> Assignment:
The answer is all of the data repeated exactly, with each picture omitted.

> Dataset content:
- - - - - - -
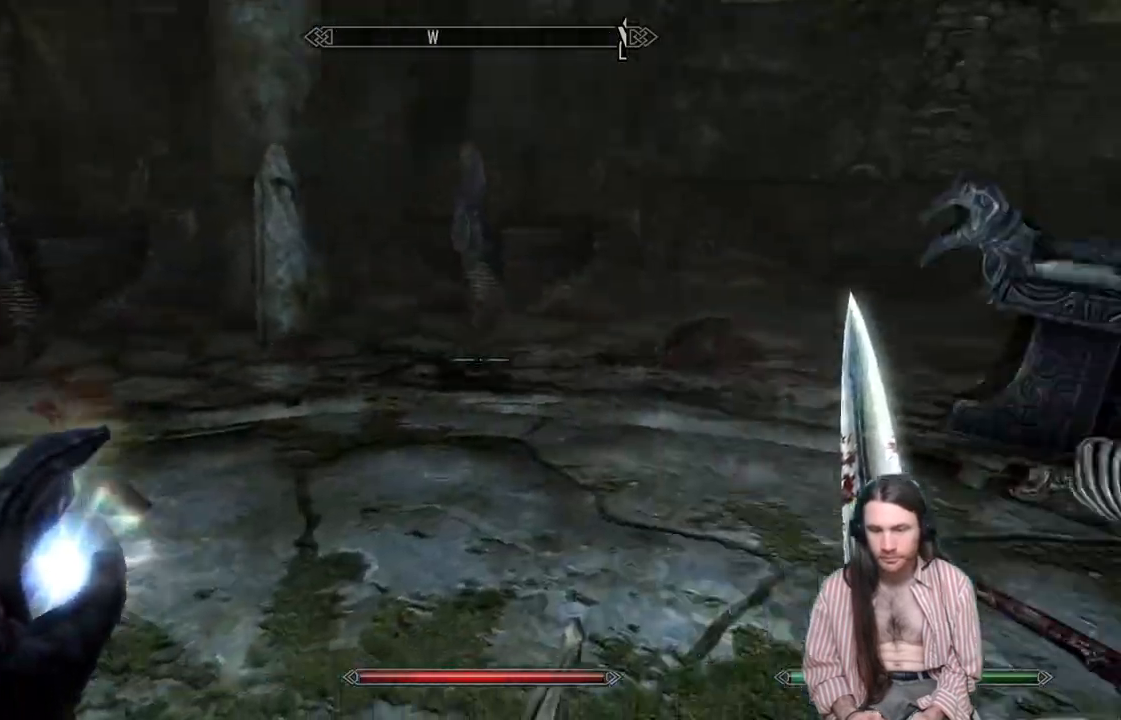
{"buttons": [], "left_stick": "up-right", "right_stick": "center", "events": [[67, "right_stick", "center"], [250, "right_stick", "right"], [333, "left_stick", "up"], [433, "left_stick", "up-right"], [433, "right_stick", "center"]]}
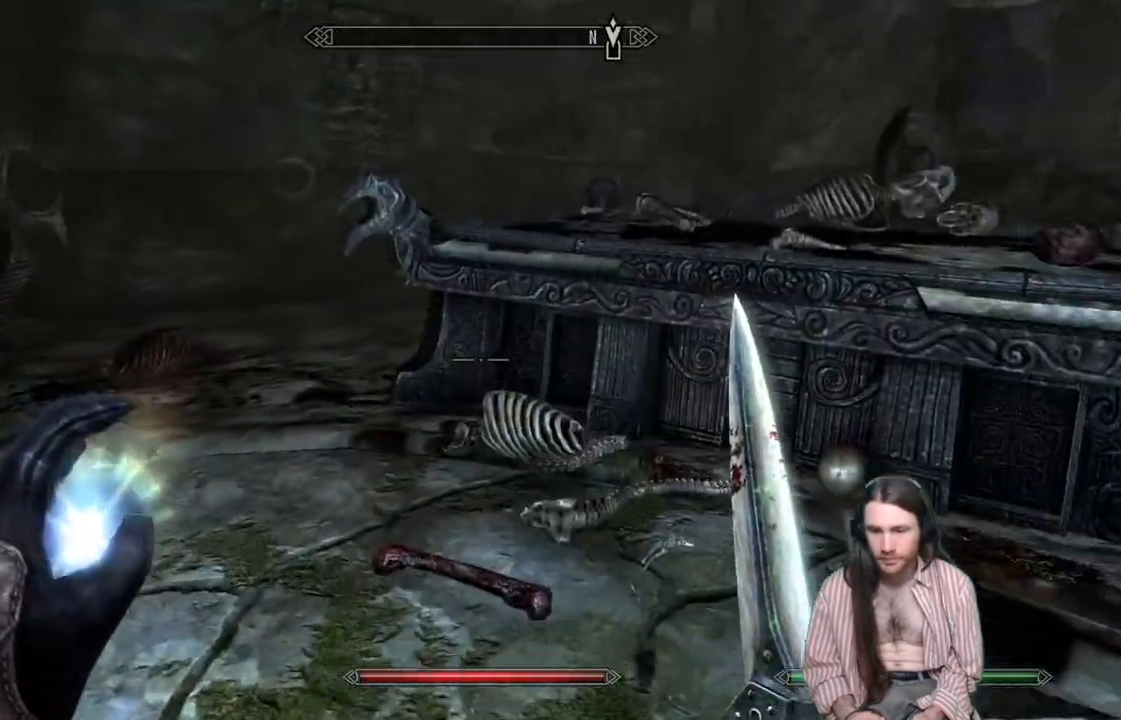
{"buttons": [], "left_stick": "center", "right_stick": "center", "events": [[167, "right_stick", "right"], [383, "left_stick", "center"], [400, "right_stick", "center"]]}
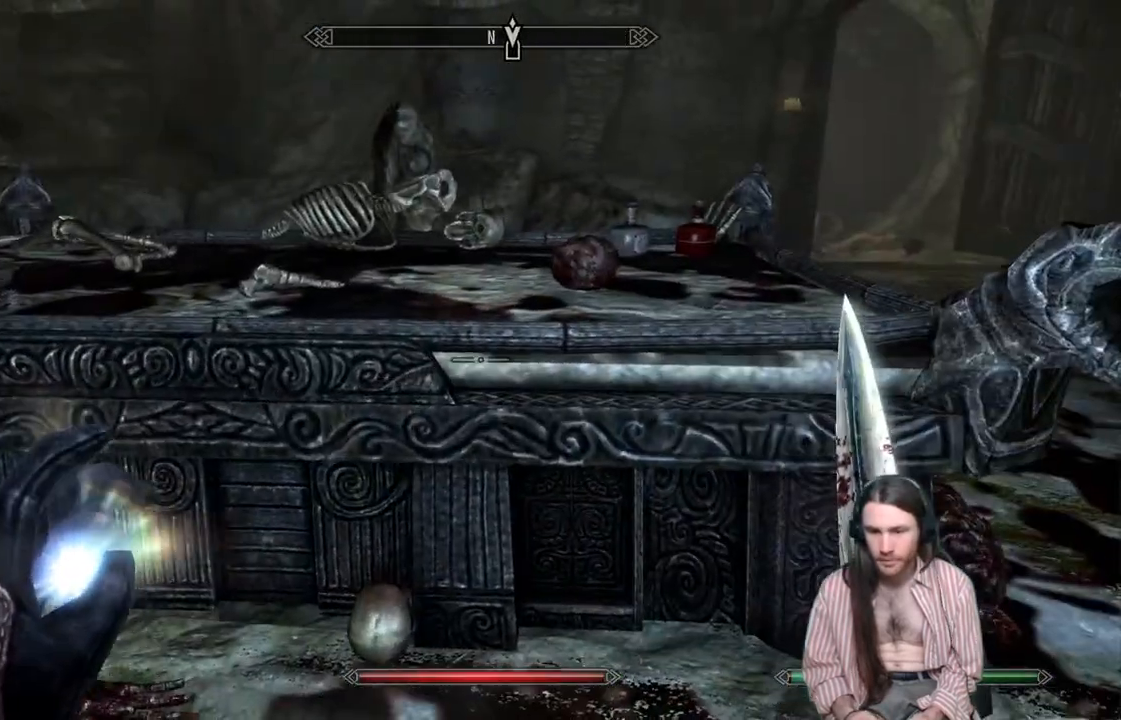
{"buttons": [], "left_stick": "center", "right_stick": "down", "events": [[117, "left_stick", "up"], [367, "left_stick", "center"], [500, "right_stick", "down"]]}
- - - - - - -
> Solution for this problem:
{"buttons": [], "left_stick": "up-right", "right_stick": "center", "events": [[67, "right_stick", "center"], [250, "right_stick", "right"], [333, "left_stick", "up"], [433, "left_stick", "up-right"], [433, "right_stick", "center"]]}
{"buttons": [], "left_stick": "center", "right_stick": "center", "events": [[167, "right_stick", "right"], [383, "left_stick", "center"], [400, "right_stick", "center"]]}
{"buttons": [], "left_stick": "center", "right_stick": "down", "events": [[117, "left_stick", "up"], [367, "left_stick", "center"], [500, "right_stick", "down"]]}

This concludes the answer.